The Patient Safety Education Project (PSEP) recently held its two and a half-day inaugural ‘Become a PSEP Safety Trainer’ event in Pittsburgh, Pennsylvania from May 30-June 1, 2008. This event was funded by the Jewish Healthcare Foundation in conjunction with the Pittsburgh Regional Health Initiative. Doctors, nurses and other health care professionals from the US, Australia, Singapore, and Malaysia attended. Attendees learned about human factors design, systems thinking, teamwork, and patient engagement from leading patient safety and medical education experts. They also received hands-on experience in implementing clinical practice improvement methods.
All participants are now certified ‘PSEP trainers’ and will be returning to their home institutions to disseminate the safety and quality improvement knowledge they learned. The American Society of Plastic Surgeons sent a team of three and has plans to train half of their entire membership. The University of Pittsburgh Medical Center, which sent a team of five to the conference, will be working with the local support of the Jewish Healthcare Foundation to continue teaching the PSEP program materials within their institutions. At the conference, teams also used the Plan Do Study Act (PDSA) cycle to formulate improvement ideas that they could utilize at their home institutions.

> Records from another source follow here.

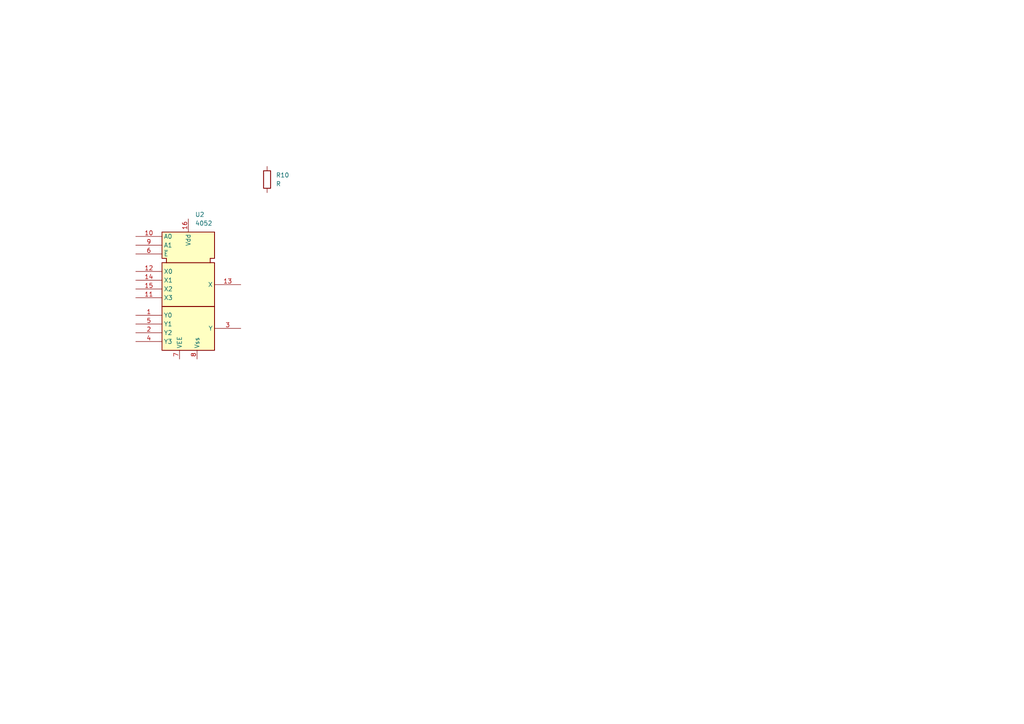
<source format=kicad_sch>
(kicad_sch (version 20230121) (generator eeschema)

  (uuid 9fc204a2-ebc8-4d3b-af80-959de85e78ad)

  (paper "A4")

  (title_block
    (title "LineTracer-Practice-Sensor")
    (date "2023-06-18")
    (rev "BETA")
    (company "KCCTD4-8")
    (comment 1 "*Unless otherwise noted, resistors used are 1/4W resistors.")
    (comment 2 ">>>UNCHECKED CIRCUIT<<<")
  )

  


  (symbol (lib_id "4xxx_IEEE:4052") (at 54.61 83.82 0) (unit 1)
    (in_bom yes) (on_board yes) (dnp no) (fields_autoplaced)
    (uuid a2f67e7f-67cc-4744-a89a-982f19a192fc)
    (property "Reference" "U2" (at 56.5659 62.23 0)
      (effects (font (size 1.27 1.27)) (justify left))
    )
    (property "Value" "4052" (at 56.5659 64.77 0)
      (effects (font (size 1.27 1.27)) (justify left))
    )
    (property "Footprint" "" (at 54.61 83.82 0)
      (effects (font (size 1.27 1.27)) hide)
    )
    (property "Datasheet" "" (at 54.61 83.82 0)
      (effects (font (size 1.27 1.27)) hide)
    )
    (pin "16" (uuid 39e21267-9c44-4a02-a1d7-18dcede6da3f))
    (pin "8" (uuid 00d568db-f5c0-404e-a61c-f98d485270af))
    (pin "1" (uuid f751b878-8736-4467-9274-cea67615f2d0))
    (pin "10" (uuid 4d407437-b470-44d5-864b-06d8da61b6f6))
    (pin "11" (uuid 36d8112b-7e7d-4545-9891-63f396a3359d))
    (pin "12" (uuid d36b1390-201d-4ad5-9b7f-ab86f6717091))
    (pin "13" (uuid 93c2c5b2-2254-4853-9830-75aa4b8d137e))
    (pin "14" (uuid 143a2999-90c2-4419-a80d-48ddc58a1b0e))
    (pin "15" (uuid 1d3fe872-9c9c-4307-a640-5295e833798e))
    (pin "2" (uuid 9c3e05e9-1127-49cd-aacf-974f037bb8f9))
    (pin "3" (uuid 809cfbb7-46f8-460c-b76e-dd2b0555e57d))
    (pin "4" (uuid 29c24fd8-2ae7-48cc-b91b-5e8e3a6b338e))
    (pin "5" (uuid 29a375e2-d002-4e61-97e6-cdc49a12272e))
    (pin "6" (uuid 405bc78d-0bcb-426a-a12c-046b7b3587e0))
    (pin "7" (uuid 80a5e53f-0667-4aaa-8fe7-7789f6aa54a8))
    (pin "9" (uuid 55d55245-dd8b-4448-99f6-41bf5470a049))
    (instances
      (project "ciruit"
        (path "/84dbefab-9323-4afb-9350-3632d6d98995/811f0b83-ec79-4a5c-9a95-7ff5294f80b5"
          (reference "U2") (unit 1)
        )
      )
    )
  )

  (symbol (lib_id "Device:R") (at 77.47 52.07 0) (unit 1)
    (in_bom yes) (on_board yes) (dnp no) (fields_autoplaced)
    (uuid f7d6e737-4419-45f8-ac0a-6a6ff3b17e5a)
    (property "Reference" "R10" (at 80.01 50.8 0)
      (effects (font (size 1.27 1.27)) (justify left))
    )
    (property "Value" "R" (at 80.01 53.34 0)
      (effects (font (size 1.27 1.27)) (justify left))
    )
    (property "Footprint" "" (at 75.692 52.07 90)
      (effects (font (size 1.27 1.27)) hide)
    )
    (property "Datasheet" "~" (at 77.47 52.07 0)
      (effects (font (size 1.27 1.27)) hide)
    )
    (pin "1" (uuid 7daed1b6-f9ad-4c22-b9a0-c9319f5f9208))
    (pin "2" (uuid e11299a6-eaef-4e13-a32e-69c2917ae0b9))
    (instances
      (project "ciruit"
        (path "/84dbefab-9323-4afb-9350-3632d6d98995/811f0b83-ec79-4a5c-9a95-7ff5294f80b5"
          (reference "R10") (unit 1)
        )
      )
    )
  )
)

</source>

Additionally, the PSEP core team will be improving the comprehensive curriculum based upon feedback from participants and master facilitators.
Here’s what some of the participants had to say:
“Outstanding! Broad in scope; deep in content.”
“Outstanding set of presenters. Their energy and interest added much to the experience. Additionally, the resources and presentations are excellent!”
“I plan on educating our safety members and staff, and to implement a system process to identify the root cause of our most common medical error which is the error of omission.”
“The curriculum contains excellent research and organization. It is ready to use for [project] implementation.”
“The trigger tapes are very beneficial to training.”